Indeed, the promise of convergence may be slightly ahead of the reality. Consider DreamWorks Animation SKG. In 2006, the creator of Bee Movie licensed a compliance application from — wait for it — BWise, in order to automate the testing of internal controls as required by Section 404 of Sarbanes-Oxley. Vicki Halliburton, head of internal audit at the company that gave us Shrek and Shark Tales, says the software has freed DreamWorks from the "distraction of spreadsheets."
The company is now finding additional uses for the program. The software, for instance, enables authorized visitors to view the policies and procedures governing the animator's dealings with suppliers. In addition, DreamWorks recently loaded financial information from its general ledger into the application. The data dump, when run through BWise's rules engine, allows managers to more easily scope hazards that might be material to the business.

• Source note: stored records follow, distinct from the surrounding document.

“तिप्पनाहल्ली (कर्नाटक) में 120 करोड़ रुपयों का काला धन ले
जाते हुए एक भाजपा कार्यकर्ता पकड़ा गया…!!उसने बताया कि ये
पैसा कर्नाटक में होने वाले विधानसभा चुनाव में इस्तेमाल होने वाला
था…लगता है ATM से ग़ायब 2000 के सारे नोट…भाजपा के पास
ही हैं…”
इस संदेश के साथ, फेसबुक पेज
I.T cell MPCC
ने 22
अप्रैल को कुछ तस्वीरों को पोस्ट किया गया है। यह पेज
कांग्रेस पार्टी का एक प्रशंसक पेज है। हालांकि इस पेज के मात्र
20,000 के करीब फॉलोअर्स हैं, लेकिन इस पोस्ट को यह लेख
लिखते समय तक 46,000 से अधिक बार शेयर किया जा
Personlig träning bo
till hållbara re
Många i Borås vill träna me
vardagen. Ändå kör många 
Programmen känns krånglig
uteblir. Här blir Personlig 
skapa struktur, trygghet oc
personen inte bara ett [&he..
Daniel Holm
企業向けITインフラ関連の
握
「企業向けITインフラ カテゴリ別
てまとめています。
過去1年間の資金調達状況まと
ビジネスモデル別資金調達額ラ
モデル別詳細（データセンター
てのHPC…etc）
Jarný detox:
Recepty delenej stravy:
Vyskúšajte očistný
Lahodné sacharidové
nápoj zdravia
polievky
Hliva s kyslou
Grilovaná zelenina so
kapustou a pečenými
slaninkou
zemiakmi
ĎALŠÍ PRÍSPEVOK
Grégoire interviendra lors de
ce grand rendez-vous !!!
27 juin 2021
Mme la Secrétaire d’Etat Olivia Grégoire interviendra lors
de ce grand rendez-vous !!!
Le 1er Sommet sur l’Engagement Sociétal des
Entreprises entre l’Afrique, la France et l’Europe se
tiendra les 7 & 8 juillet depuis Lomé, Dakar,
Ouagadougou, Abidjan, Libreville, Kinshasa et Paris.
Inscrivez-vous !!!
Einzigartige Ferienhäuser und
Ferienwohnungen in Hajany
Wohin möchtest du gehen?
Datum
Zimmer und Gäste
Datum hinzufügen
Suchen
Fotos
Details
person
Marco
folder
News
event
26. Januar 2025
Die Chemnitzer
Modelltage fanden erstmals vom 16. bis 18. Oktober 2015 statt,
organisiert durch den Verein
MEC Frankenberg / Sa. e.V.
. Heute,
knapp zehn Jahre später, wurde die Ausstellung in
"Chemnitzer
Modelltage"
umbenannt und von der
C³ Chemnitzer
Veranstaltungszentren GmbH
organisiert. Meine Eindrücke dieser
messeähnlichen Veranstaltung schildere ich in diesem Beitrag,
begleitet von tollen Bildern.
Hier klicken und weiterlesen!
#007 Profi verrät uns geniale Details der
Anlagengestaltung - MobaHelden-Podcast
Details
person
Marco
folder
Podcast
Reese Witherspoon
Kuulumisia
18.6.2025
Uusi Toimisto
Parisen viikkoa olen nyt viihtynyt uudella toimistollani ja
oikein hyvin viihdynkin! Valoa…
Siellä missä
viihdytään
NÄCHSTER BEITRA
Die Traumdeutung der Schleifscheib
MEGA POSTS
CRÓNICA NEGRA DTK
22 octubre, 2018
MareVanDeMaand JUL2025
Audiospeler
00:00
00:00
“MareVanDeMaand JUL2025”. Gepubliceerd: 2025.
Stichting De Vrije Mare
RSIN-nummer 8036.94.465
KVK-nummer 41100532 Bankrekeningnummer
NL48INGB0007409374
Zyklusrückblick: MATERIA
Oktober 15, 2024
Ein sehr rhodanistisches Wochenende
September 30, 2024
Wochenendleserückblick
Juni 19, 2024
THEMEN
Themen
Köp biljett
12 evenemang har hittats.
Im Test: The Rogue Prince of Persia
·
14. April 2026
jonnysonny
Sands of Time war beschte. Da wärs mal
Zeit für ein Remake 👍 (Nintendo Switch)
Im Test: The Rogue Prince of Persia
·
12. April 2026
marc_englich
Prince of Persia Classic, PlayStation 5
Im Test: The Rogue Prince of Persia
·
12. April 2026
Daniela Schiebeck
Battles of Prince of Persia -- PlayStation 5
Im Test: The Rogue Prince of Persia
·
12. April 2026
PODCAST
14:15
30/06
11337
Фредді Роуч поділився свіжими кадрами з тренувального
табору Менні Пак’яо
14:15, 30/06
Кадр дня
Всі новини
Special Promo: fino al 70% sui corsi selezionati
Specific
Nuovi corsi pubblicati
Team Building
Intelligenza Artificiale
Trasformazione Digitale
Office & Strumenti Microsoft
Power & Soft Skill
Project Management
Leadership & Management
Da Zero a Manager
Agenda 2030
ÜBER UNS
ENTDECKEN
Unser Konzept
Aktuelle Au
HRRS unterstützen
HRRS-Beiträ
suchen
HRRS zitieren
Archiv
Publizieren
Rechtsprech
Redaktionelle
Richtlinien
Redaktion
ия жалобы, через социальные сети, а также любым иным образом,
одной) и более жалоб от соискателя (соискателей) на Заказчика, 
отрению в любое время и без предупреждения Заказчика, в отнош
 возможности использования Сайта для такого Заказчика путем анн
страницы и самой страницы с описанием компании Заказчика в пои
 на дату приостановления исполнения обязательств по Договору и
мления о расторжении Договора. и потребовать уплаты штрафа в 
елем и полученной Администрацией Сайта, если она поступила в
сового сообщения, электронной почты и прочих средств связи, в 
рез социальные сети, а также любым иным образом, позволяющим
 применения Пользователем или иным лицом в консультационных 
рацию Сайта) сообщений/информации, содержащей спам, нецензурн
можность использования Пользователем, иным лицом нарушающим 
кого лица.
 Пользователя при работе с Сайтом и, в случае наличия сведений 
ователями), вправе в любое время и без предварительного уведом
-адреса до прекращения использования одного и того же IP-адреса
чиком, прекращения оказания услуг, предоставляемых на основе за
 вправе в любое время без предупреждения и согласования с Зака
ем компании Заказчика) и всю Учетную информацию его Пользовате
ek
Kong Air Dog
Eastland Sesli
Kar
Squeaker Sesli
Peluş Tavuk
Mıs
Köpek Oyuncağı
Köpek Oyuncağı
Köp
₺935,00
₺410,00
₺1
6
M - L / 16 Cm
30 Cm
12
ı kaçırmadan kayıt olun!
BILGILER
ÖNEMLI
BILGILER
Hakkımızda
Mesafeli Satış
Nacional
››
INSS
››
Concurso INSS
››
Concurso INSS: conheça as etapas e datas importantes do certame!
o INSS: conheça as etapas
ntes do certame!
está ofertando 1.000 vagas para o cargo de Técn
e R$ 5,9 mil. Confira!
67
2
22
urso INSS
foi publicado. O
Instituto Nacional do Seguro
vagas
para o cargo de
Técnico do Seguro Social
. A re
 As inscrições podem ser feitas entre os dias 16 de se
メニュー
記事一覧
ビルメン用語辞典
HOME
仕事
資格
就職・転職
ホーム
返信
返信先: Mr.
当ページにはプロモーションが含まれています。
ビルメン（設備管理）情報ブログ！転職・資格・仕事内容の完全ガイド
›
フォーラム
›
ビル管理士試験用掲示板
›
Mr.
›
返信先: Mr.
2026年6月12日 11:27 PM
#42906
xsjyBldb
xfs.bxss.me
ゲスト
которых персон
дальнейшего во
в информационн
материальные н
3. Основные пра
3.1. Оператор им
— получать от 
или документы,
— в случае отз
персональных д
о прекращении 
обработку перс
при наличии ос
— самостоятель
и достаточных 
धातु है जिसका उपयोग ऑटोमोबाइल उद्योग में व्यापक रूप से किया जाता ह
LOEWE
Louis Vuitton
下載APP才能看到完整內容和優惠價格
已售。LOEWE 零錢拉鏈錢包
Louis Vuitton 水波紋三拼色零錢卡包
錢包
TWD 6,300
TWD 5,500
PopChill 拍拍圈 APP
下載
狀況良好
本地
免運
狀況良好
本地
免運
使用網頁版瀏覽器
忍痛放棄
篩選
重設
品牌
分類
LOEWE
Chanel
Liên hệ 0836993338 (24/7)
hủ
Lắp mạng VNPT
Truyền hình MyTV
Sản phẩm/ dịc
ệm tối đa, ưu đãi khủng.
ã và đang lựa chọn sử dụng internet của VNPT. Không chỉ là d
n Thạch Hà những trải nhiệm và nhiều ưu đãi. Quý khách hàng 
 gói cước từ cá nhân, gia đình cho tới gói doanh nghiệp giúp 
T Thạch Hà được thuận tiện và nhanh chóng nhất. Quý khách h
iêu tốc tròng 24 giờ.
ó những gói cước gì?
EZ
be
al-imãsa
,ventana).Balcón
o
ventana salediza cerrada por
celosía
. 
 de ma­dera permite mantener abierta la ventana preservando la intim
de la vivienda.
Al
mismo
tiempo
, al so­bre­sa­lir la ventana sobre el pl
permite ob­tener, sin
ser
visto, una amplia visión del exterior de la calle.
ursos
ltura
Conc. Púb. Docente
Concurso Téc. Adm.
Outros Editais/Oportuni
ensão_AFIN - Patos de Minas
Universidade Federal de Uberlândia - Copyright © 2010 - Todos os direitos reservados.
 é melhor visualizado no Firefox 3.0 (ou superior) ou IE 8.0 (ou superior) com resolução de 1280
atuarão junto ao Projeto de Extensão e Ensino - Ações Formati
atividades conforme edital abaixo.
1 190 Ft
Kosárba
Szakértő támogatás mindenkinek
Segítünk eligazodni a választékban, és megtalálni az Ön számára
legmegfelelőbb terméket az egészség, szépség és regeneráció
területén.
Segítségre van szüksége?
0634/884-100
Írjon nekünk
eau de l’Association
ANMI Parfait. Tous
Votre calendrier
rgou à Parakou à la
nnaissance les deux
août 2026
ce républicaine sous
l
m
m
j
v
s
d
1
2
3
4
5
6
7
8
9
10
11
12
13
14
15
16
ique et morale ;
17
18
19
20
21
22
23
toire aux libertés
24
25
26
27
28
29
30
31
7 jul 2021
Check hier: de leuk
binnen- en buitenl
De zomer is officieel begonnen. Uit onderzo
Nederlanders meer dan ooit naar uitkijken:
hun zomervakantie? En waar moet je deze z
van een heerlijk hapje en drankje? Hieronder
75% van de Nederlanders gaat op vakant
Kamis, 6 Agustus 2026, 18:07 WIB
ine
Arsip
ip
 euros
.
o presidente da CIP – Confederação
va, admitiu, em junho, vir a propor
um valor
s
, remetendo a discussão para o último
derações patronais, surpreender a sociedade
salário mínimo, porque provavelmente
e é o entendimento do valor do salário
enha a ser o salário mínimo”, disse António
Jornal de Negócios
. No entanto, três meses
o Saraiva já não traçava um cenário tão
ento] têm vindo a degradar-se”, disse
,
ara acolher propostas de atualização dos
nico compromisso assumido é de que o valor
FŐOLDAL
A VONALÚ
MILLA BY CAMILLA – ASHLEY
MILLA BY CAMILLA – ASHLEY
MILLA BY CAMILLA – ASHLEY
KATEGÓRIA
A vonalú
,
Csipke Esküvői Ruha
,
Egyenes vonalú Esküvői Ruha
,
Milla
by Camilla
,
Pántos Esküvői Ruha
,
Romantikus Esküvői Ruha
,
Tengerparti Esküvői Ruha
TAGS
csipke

Indeed, Halliburton says that what was at first regarded as a Sarbox application now goes well beyond internal controls. "It has great functionality for conducting risk assessments," she says.
Even so, Halliburton says that management at DreamWorks is not entirely sure how to integrate other stand-alone applications into its GRC portal. And she grants that a more-holistic, enterprisewide approach to risk, compliance, and governance is a ways off. "Convergence," says Halliburton, "is a work in progress."
That's true both for companies' processes and the software they might use. Vendors like BWise, Qumas, 80-20, OpenPages, and Paisley have created impressive GRC platforms — that is, portals where managers can access and monitor information about governance, risk, and compliance. The problem, say analysts, is that no software publisher covers all the GRC bases. BWise and Qumas, for example, are strong in content and process management. Approva excels at helping customers automate controls. Axentis, another major player, markets an intriguing hosted product. Says Haggerty: "No vendor today offers a platform that can handle everything." And customers see some organizational roadblocks as well (see "Who Owns, Who Pays?" at the end of this article).
This may change as a different sort of convergence takes hold — among vendors. Industry consolidation has already commenced as smaller vendors (such as Securac Holdings and Certus Software) merge, and as ERP giants Oracle and SAP elbow their way into the space. In 2006, SAP indicated that it was getting into the convergence arena by acquiring automated-controls specialist Versa. Oracle announced its GRC strategy in March 2007, about a year after the company bought content-management specialist Stellent. "Oracle has a ton of GRC pieces," says Rasmussen, "but it's still putting them together."
So is SunTrust. The bank is now in the process of integrating its general ledger into its compliance software. It's only a trial, but one that underscores the promise of convergence. "We will be able to identify not only the most significant balances, but the controls associated with those balances," he says. "It will give real visibility to risk managers."
Is this the future of GRC? "We don't talk much about convergence or GRC," says Wheeler. "We still use the term 'enterprise risk management.'"
Give it time.
Who Owns, Who Pays?
Key challenges in implementing a GRC plan*
59% — No single point of ownership/accountability
57% — Obtaining executive sponsorship
56% — Lack of budget/resources
47% — Unable to justify return on investment
28% — No perceived input on corporate goals & objectives
*Percentage of companies; Source: Approva Corp.